--- RECORDS TO PROCESS Enclosed Below ---
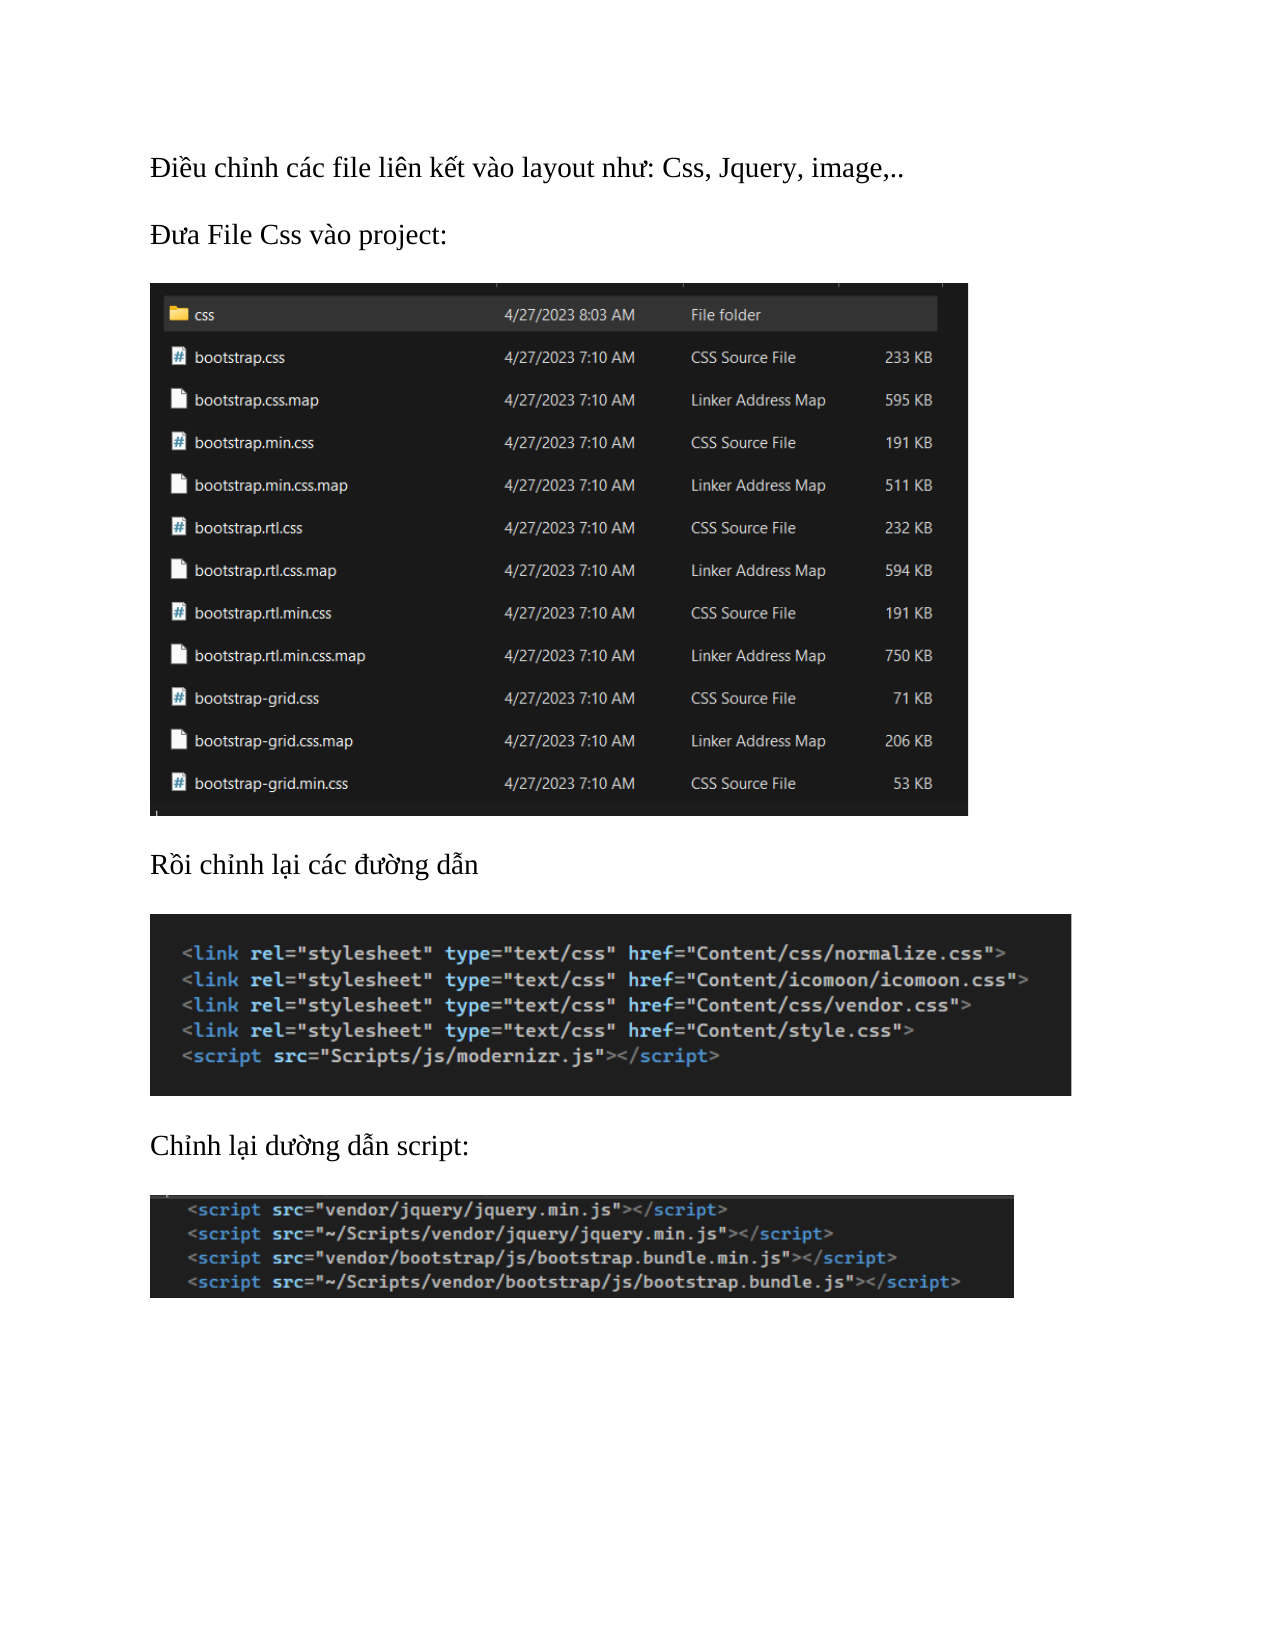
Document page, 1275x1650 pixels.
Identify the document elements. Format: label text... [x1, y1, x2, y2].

picture [150, 283, 969, 816]
text Rồi chỉnh lại các đường dẫn [150, 847, 1125, 881]
picture [150, 1195, 1014, 1298]
text Chỉnh lại dường dẫn script: [150, 1128, 1125, 1162]
text Đưa File Css vào project: [150, 217, 1125, 251]
picture [150, 914, 1072, 1096]
text Điều chỉnh các file liên kết vào layout như: Css, Jquery, image,.. [150, 150, 1125, 183]
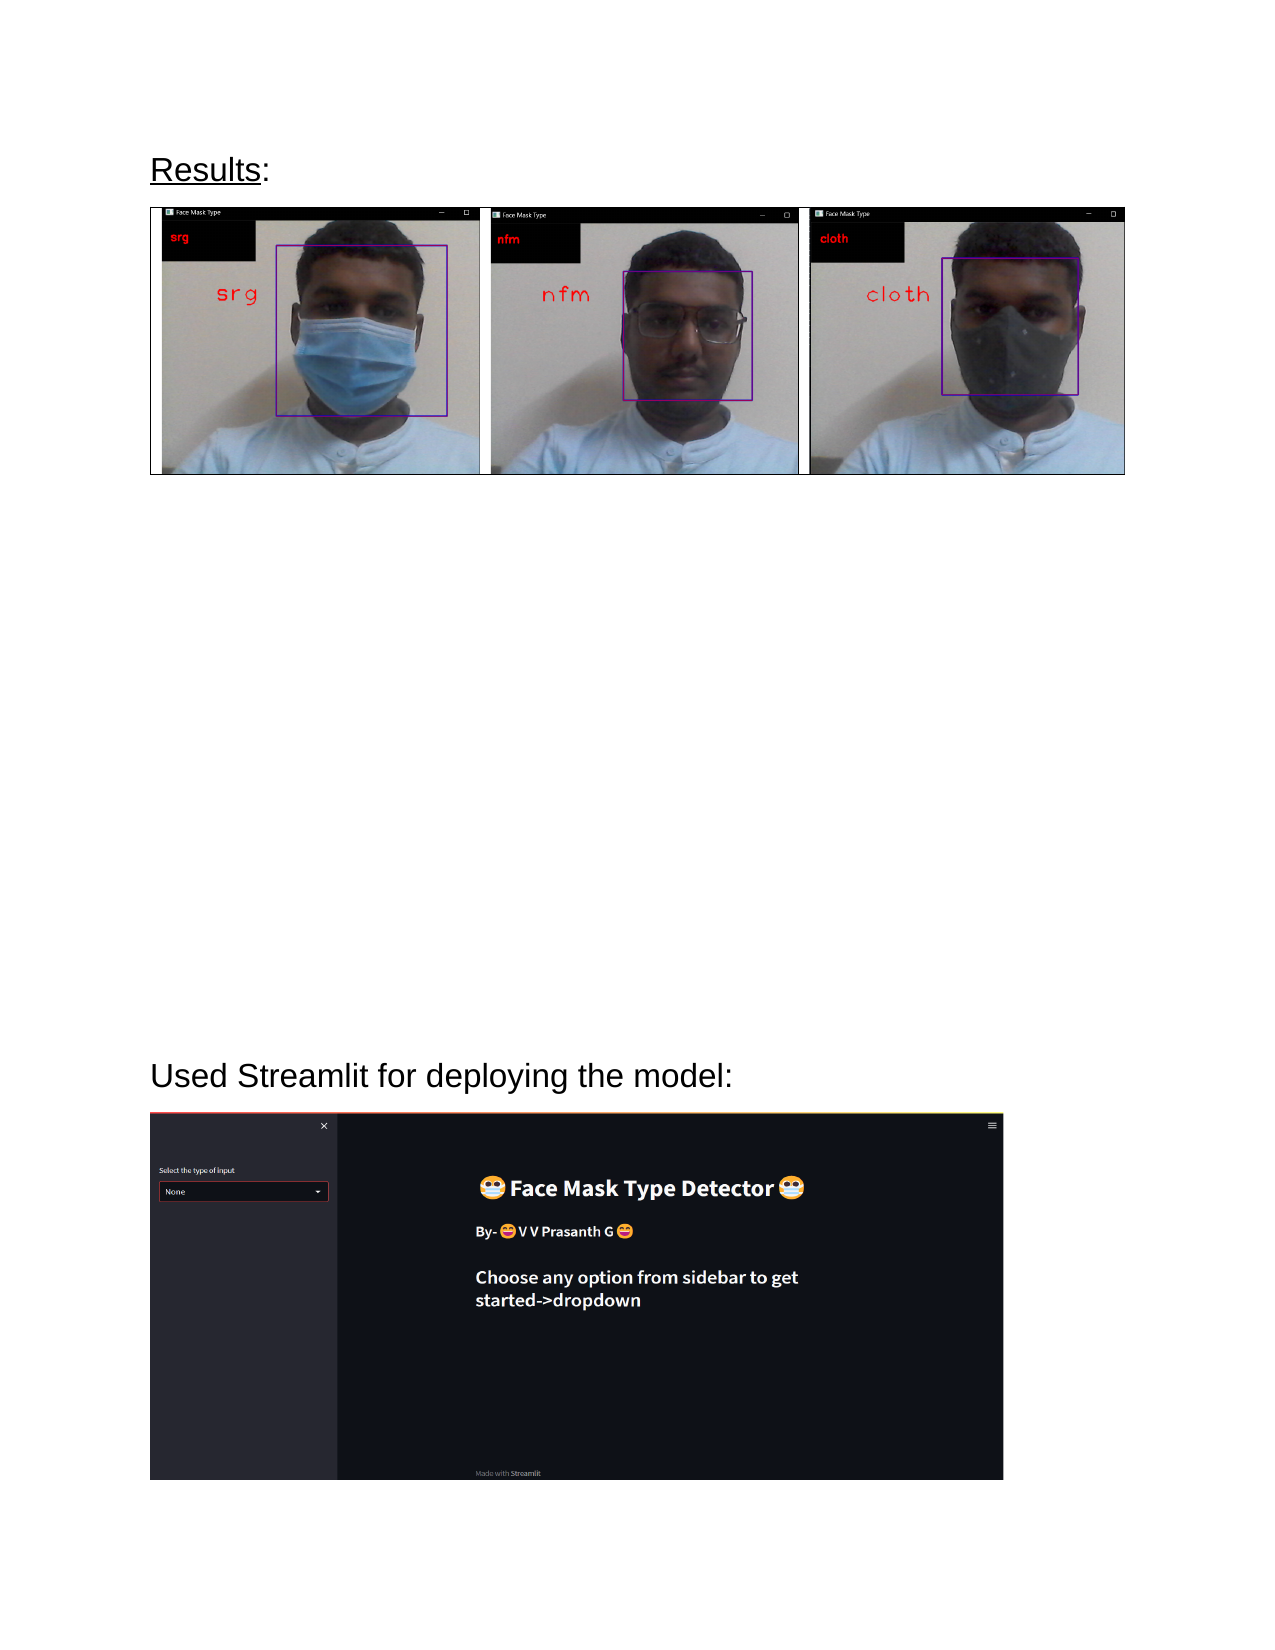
--- End of Enclosed RECORDS TO PROCESS ---
(WORK ITEM):
Exactly the lines from the line with "Identify the document" through the end of the data are to be reproduced, and no picture is to be included.

(TASK RESULT):
Identify the document elements. Format: label text... [x1, y1, x2, y2].

picture [150, 283, 969, 816]
text Rồi chỉnh lại các đường dẫn [150, 847, 1125, 881]
picture [150, 1195, 1014, 1298]
text Chỉnh lại dường dẫn script: [150, 1128, 1125, 1162]
text Đưa File Css vào project: [150, 217, 1125, 251]
picture [150, 914, 1072, 1096]
text Điều chỉnh các file liên kết vào layout như: Css, Jquery, image,.. [150, 150, 1125, 183]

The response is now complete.